[Consegna] Riduci a un elenco puntato il paragrafo dell'articolo sulla crisi libica che comincia con «La Libia si trova in una crisi peggiore», mantenendone i fatti principali.

Incendio Libia, esiste un Piano “B” del vice rappresentante Onu Stephanie Williams

Emadeddin Muntasser, un analista e membro fondatore del Libyan American Public Affairs Council e Mohamed Fouad, analista politico e giornalista Tv, hanno scritto un interessantissimo editoriale su “Libyan Observer”, circa il Piano “B” che l’Onu starebbe portando avanti in Libya per cercare di portare i contendenti ad un tavolo negoziale per arrivare, in maniera graduale, ad elezioni sicure.

La Libia si trova in una crisi peggiore di quella dopo la rivoluzione del 2011. In un paese ricchissimo di petrolio e gas, i servizi di base vengono spesso interrotti dalle bande armate che controllano la capitale ad ovest. Nell’est, Khalifa Haftar si trova bloccato in una tregua difficile con le varie milizie. Nel frattempo, la Libia meridionale è invasa dalla migrazione di Touareg e Toubou e dai mercenari africani. La Libia non è uno stato fallito, ma tre stati falliti con dozzine di milizie in lotta per il controllo del territorio e per poi sedersi al tavolo della pace.

Il nuovo Vice Rappresentante speciale delle Nazioni Unite in Libia Stephanie Williams ha presentato un nuovo piano per il paese. A seguito dei fallimenti del “Piano d’azione” avanzato dall’inviato delle Nazioni Unite in Libia Ghassan Salame, c’è la possibilità che il “Piano B” proposto da Williams possa avere successo dal momento che ha anche il supporto di Salame stesso.

La mancanza di istituzioni governative funzionanti, di forze di sicurezza e di un sistema giudiziario ha portato alla corruzione e alla violenza a tutti i livelli. La Camera dei Rappresentanti (HoR) rifiuta di adempiere ai propri obblighi previsti dall’Accordo politico libico, tra cui la mancata ratifica del Governo di Accordo Nazionale (GNA), l’eliminazione di istituzioni parallele, l’approvazione della legge elettorale o l’agevolazione di un referendum sulla costituzione.

Anche la politica internazionale ha avuto un ruolo nell’aumento della violenza e della corruzione. Gli interessi francesi e italiani continuano a competere in Libia. Mentre gli Emirati Arabi Uniti, l’Egitto, insieme ad altri attori in Libia, cercano di portare avanti i propri programmi.

[Materiale fornito]
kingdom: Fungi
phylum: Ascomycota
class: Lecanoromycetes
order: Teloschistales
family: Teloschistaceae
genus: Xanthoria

[Soluzione]
- La crisi attuale della Libia è peggiore di quella successiva alla rivoluzione del 2011.
- Il paese è ricchissimo di petrolio e gas. Tuttavia le bande armate che controllano la capitale, a ovest, interrompono spesso i servizi di base.
- A est, Khalifa Haftar è bloccato in una tregua difficile con le varie milizie.
- Il sud è invaso dalla migrazione di Touareg e Toubou e dai mercenari africani.
- La Libia non è uno stato fallito, ma tre. Dozzine di milizie lottano per il controllo del territorio e poi per sedersi al tavolo della pace.